Looking at injuries it seems so random the timing. Like Tom Wallisch was absolutely killing it, winning everything, then he’s injured and come Olympics he’s not even on the American team.
He tore his ACL and tried skiing without it, same as I did. I spoke to the doctors about it and some people can do it and some can’t. He was struggling a bit with pain and certain tricks he couldn’t land properly. So now he’s getting his knee fixed.
He was just unfortunate in the timing of his injury. But then again, that’s part of what we do. Injuries kind of define you as an athlete because some people when they get injured they don’t come back the same.
But if you take the injury as a blessing in disguise, work your butt off, do your physio, go to the gym, there’s no reason why you can’t come back stronger. A little time off isn’t bad for the body either, it’s a good little reset.
Do you find yourself just carrying blows and random soreness and stuff from all the smacking-ins you get?
This season I definitely did. This season just because of the Olympics I was pushing myself a lot, and crashing a little more than I would have liked. So I always had something going on, a little niggle.
How long before you’re back on snow?
I’m going to wait at least four months probably, the doctor said 3 months, which is pretty crazy for what I’ve done, but there’s not much going on in June. So I’ll wait till July then get into it.
What do you view as your career highlights/favourites so far?
The most memorable is winning the X-Games medal, and winning the Dew Tour, then backing that up with bronze at the next Dew Tour.
To wrap up, what are you favourite parks in the world?

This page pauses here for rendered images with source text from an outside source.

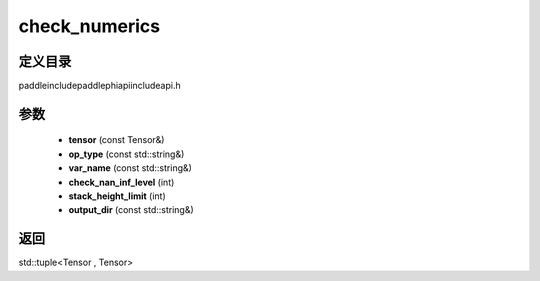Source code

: .. _cn_api_paddle_experimental_check_numerics:

check_numerics
-------------------------------

.. cpp:function:: std::tuple<Tensor , Tensor> check_numerics ( const Tensor & tensor , const std::string & op_type = "" , const std::string & var_name = "" , int check_nan_inf_level = 0 , int stack_height_limit = - 1 , const std::string & output_dir = "" ) ;


定义目录
:::::::::::::::::::::
paddle\include\paddle\phi\api\include\api.h

参数
:::::::::::::::::::::
	- **tensor** (const Tensor&)
	- **op_type** (const std::string&)
	- **var_name** (const std::string&)
	- **check_nan_inf_level** (int)
	- **stack_height_limit** (int)
	- **output_dir** (const std::string&)

返回
:::::::::::::::::::::
std::tuple<Tensor , Tensor>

I’d say number one is Perisher, just because it’s such fast laps, and I get to ski with all my mates at home. I’m not staying in a hotel room. It’s a minute and a half lap. I’ve been trying to tell all my friends overseas about skiing here and they never believed me because it’s Australia. Then they finally came out last year and were blown away, they’d been missing out because they didn’t realise I’d been telling them the truth.
Then I’d say Breckenridge and Keystone, they’re pretty even for early season. Then I really enjoy skiing Mammoth in spring. And Whistler Blackcomb. They’re both super fun. µ
*As we went to press with this interview the new permanent pipe at Perisher was waiting on planning approvals; subsequently the window for pre-winter work passed so it’ll be 2015 all going well.